Apothekerkammer: Gesundheitsversorgung gemeinsam weiter optimieren
Als am 4. März klar war, dass Rauch das Ruder im Sozial- und Gesundheitsministerium übernimmt, zählte die Apothekerkammer zu den ersten Gratulanten des neuen Ministers. „Mit Johannes Rauch übernimmt ein sehr erfahrener Politiker in einer schwierigen Zeit diese wichtige Funktion in der Bundesregierung“, betont Dr. Mag. Ulrike Mursch-Edlmayr, Präsidentin der Österreichischen Apothekerkammer, in einer Aussendung. Es brauche „weiterhin eine zukunftsorientierte, effiziente und vertrauensvolle Zusammenarbeit zwischen der Apothekerkammer“. Man werde den erfolgreichen Weg fortsetzen und „die Gesundheitsversorgung der österreichischen Bevölkerung gemeinsam weiter optimieren“.
Mursch-Edlmayr bedankte sich im Namen der Apotheker auch „herzlich“ bei Vorgänger Wolfgang Mückstein für die „stets äußerst gute, vertrauensvolle und konstruktive Zusammenarbeit“ und wünscht ihm alles erdenklich Gute. Rauch wünscht sie viel Energie und Erfolg für seine neue Aufgabe.
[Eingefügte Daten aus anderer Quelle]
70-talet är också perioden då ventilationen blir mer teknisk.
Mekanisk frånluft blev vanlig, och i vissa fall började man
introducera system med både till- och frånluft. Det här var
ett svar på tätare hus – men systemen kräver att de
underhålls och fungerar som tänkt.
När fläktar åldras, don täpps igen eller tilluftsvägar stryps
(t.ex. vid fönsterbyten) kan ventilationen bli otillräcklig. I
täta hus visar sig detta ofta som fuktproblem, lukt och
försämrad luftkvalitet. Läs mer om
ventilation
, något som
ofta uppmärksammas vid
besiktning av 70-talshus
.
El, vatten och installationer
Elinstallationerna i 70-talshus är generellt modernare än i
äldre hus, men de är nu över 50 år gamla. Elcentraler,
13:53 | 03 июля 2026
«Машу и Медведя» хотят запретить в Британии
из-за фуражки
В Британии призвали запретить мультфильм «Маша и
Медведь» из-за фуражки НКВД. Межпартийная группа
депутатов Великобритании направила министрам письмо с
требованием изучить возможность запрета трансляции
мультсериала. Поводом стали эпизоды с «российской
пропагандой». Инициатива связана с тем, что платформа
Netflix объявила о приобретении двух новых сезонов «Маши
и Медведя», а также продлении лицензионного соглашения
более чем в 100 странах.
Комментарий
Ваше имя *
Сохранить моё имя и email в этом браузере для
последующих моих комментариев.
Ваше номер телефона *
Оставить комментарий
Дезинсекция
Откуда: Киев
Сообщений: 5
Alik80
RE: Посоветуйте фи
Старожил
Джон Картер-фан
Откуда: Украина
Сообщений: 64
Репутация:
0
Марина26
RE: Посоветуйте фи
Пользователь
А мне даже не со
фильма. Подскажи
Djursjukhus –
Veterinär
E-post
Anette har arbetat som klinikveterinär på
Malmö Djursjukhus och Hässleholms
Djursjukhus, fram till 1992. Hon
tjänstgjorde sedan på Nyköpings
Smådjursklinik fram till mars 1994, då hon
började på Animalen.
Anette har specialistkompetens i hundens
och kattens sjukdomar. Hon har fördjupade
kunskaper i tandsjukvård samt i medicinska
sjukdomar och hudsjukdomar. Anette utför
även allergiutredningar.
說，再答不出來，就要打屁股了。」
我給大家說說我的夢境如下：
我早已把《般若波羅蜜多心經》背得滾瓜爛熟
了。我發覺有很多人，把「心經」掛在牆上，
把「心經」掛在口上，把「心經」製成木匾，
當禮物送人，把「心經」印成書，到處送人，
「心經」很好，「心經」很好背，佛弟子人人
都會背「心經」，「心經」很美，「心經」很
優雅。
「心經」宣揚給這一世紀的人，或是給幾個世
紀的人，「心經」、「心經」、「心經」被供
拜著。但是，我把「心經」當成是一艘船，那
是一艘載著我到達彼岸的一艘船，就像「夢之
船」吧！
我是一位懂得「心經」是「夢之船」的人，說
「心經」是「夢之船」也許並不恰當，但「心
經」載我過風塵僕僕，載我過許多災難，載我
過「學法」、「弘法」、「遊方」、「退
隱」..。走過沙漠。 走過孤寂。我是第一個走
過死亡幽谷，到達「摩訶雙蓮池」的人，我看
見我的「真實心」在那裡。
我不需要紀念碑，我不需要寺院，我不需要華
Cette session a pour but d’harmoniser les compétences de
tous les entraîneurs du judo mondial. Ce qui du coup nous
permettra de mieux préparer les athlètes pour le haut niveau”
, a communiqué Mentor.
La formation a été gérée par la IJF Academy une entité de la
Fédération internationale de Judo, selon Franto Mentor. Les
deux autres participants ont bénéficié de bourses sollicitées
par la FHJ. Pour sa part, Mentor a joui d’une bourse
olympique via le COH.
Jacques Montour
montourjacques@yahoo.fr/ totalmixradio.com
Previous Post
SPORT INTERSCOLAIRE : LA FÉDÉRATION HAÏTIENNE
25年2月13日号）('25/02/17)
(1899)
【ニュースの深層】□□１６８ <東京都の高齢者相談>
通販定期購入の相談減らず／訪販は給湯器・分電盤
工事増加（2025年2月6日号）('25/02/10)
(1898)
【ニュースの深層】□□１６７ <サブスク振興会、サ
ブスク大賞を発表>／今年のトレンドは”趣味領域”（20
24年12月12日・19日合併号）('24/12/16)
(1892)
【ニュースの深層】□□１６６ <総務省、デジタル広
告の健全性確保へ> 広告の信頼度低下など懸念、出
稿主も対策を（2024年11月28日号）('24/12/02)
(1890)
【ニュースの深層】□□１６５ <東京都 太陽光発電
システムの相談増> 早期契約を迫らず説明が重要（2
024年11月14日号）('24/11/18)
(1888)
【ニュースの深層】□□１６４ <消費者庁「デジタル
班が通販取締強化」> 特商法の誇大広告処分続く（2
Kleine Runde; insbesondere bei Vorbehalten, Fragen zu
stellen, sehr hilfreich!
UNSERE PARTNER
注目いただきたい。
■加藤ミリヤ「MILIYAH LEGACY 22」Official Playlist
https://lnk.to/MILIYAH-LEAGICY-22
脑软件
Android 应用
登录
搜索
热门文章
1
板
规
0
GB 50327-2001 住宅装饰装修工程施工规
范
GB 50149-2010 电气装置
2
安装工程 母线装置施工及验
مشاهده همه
Ärztekammer hofft nach drittem Wechsel endlich auf Kontinuität
Auch die Ärztekammer wünscht dem neuen Gesundheitsminister, der als „vielseitiger Polit-Profi“ gelte, viel Erfolg, bringt aber auch gleich Forderungen zum Ausdruck. „Wir hoffen, dass im Gesundheitsministerium jetzt endlich Kontinuität einzieht“, so Dr. Thomas Szekeres, Präsident der Österreichischen Ärztekammer, in einer Aussendung. Er hoffe nach dem dritten Wechsel im Gesundheitsministerium in der aktuellen Regierungskoalition auch auf Stabilität. Es müsse „sehr rasch eine vorausschauende Gesundheitspolitik“ her. Dabei gehe es um Investitionen im niedergelassenen wie auch im Spitalsbereich. Außerdem müssten „Fehlentwicklungen wie die drohende Wirkstoffverschreibung“ gestoppt werden. Szekeres dankte Mückstein ebenfalls für seinen Einsatz, dieser habe in einer „zugegeben sehr schwierigen Zeit sein Bestes“ gegeben. Persönlich wünsche er ihm alles Gute für die Zukunft, „insbesondere für seine Rückkehr in seinem Job als Allgemeinmediziner“.